*** Opening Reading text ***

Testing Pod-to-Pod Communication
First, let’s capture pod IP addresses for our tests:
# Store pod IPs in variables
PODIP1=$(kubectl get pod -l app=netshoot-pod -o jsonpath={.items[0].status.podIP})
PODIP2=$(kubectl get pod -l app=netshoot-pod -o jsonpath={.items[1].status.podIP})
PODIP3=$(kubectl get pod -l app=netshoot-pod -o jsonpath={.items[2].status.podIP})
# Verify connectivityebetween pods
echo "Testing connectivity between pods..."
echo "Pod 1 ($PODIP1) to Pod 2 ($PODIP2):"
kubectl exec -it $PODNAME1 -- ping -c 2 $PODIP2
echo -e "\nPod 2 ($PODIP2) to Pod 3 ($PODIP3):"
kubectl exec -it $PODNAME2 -- ping -c 2 $PODIP3
echo -e "\nPod 3 ($PODIP3) to Pod 1 ($PODIP1):"
kubectl exec -it $PODNAME3 -- ping -c 2 $PODIP1
To understand the traffic flow, we can monitor packets on various interfaces:
# On worker node, monitor ICMP traffic across interfaces
sudo tcpdump -i any -nn icmp # All interfaces
sudo tcpdump -i eth1 -nn icmp # Secondary ENI
sudo tcpdump -i eth0 -nn icmp # Primary ENI
sudo tcpdump -i eni* -nn icmp # Specific ENI interface
On the worker node, inspect the routing setup.

*** Closing Reading text ***
*** Opening Records supplied ***

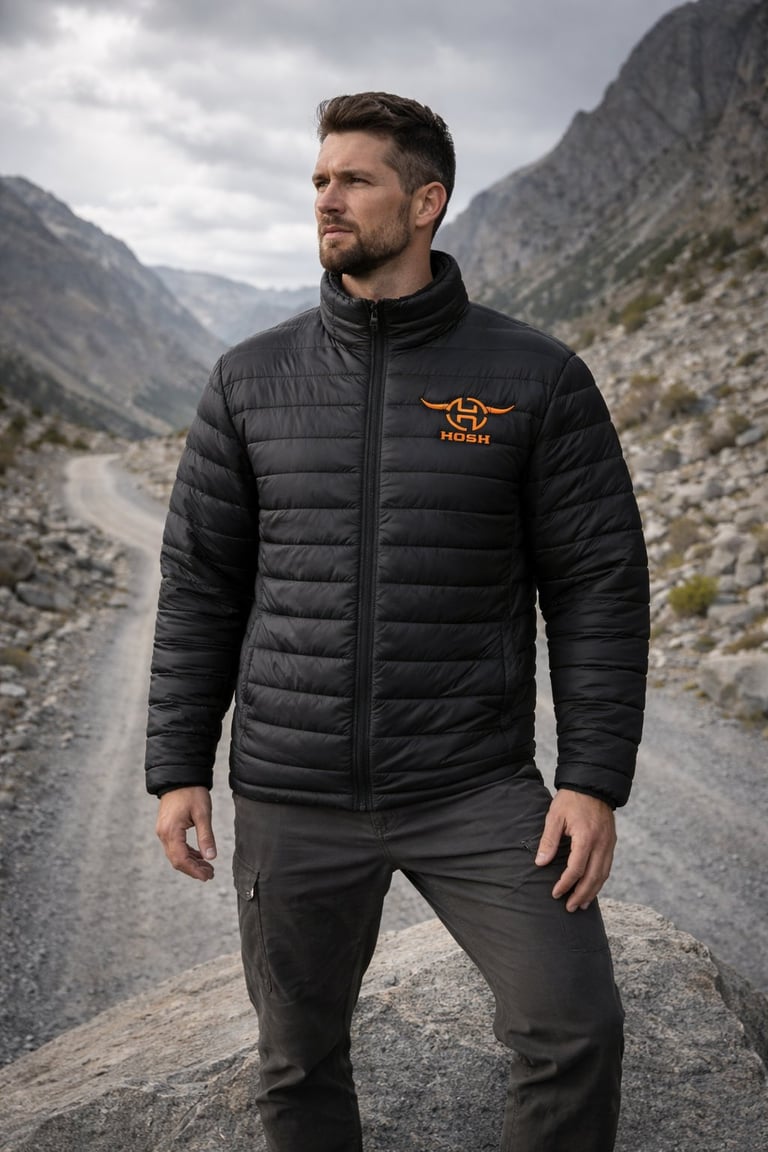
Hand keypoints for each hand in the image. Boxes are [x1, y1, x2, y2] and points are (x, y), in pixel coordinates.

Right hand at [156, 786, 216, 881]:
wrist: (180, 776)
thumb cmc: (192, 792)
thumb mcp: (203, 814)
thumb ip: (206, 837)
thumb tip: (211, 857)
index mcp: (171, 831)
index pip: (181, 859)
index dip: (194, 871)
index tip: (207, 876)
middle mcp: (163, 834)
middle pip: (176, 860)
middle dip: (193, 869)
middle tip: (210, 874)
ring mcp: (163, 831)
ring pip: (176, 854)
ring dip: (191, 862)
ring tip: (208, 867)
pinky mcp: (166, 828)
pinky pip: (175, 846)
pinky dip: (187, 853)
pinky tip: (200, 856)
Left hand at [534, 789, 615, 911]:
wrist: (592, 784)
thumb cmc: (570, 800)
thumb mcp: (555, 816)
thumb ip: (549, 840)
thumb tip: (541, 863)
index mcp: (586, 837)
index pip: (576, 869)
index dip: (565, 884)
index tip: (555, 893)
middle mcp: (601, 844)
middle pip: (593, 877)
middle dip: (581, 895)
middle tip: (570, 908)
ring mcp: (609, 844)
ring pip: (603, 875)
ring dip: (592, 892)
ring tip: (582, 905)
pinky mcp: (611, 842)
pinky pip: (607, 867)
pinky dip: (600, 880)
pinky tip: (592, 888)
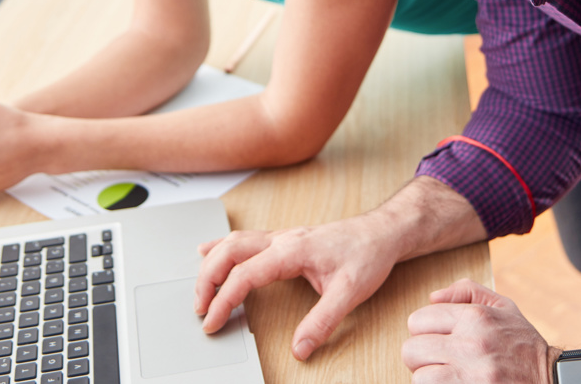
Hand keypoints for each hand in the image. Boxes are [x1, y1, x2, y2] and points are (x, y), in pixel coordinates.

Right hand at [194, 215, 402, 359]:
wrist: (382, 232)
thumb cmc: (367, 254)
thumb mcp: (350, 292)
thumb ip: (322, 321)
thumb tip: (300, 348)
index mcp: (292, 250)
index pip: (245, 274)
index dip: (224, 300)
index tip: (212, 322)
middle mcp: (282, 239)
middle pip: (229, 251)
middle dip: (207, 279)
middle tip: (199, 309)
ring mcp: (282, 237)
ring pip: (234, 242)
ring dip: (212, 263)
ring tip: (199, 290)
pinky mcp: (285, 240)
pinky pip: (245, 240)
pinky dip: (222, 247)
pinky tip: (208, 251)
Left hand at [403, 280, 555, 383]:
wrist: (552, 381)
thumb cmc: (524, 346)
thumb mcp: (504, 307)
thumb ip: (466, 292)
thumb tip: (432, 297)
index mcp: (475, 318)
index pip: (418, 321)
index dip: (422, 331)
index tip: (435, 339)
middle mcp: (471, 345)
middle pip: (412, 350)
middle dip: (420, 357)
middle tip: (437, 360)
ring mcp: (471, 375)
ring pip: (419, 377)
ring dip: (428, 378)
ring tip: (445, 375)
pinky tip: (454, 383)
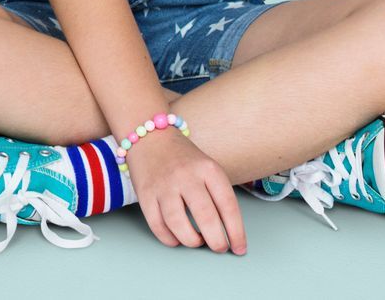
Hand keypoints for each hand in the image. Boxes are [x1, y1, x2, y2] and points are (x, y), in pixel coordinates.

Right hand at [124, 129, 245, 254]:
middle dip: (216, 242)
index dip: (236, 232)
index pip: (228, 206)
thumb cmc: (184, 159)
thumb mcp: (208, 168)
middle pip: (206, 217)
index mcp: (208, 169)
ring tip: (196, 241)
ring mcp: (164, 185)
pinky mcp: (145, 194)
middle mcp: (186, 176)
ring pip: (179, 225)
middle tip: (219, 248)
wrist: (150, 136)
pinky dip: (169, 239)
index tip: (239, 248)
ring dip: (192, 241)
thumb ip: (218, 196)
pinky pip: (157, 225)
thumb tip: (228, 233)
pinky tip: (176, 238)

*** Closing Records supplied ***

### What is being asked
In the pod-to-pod communication text above, which interfaces are passed with the -i option in the tcpdump commands? List them all.

### Solution for this problem
any, eth1, eth0, eni*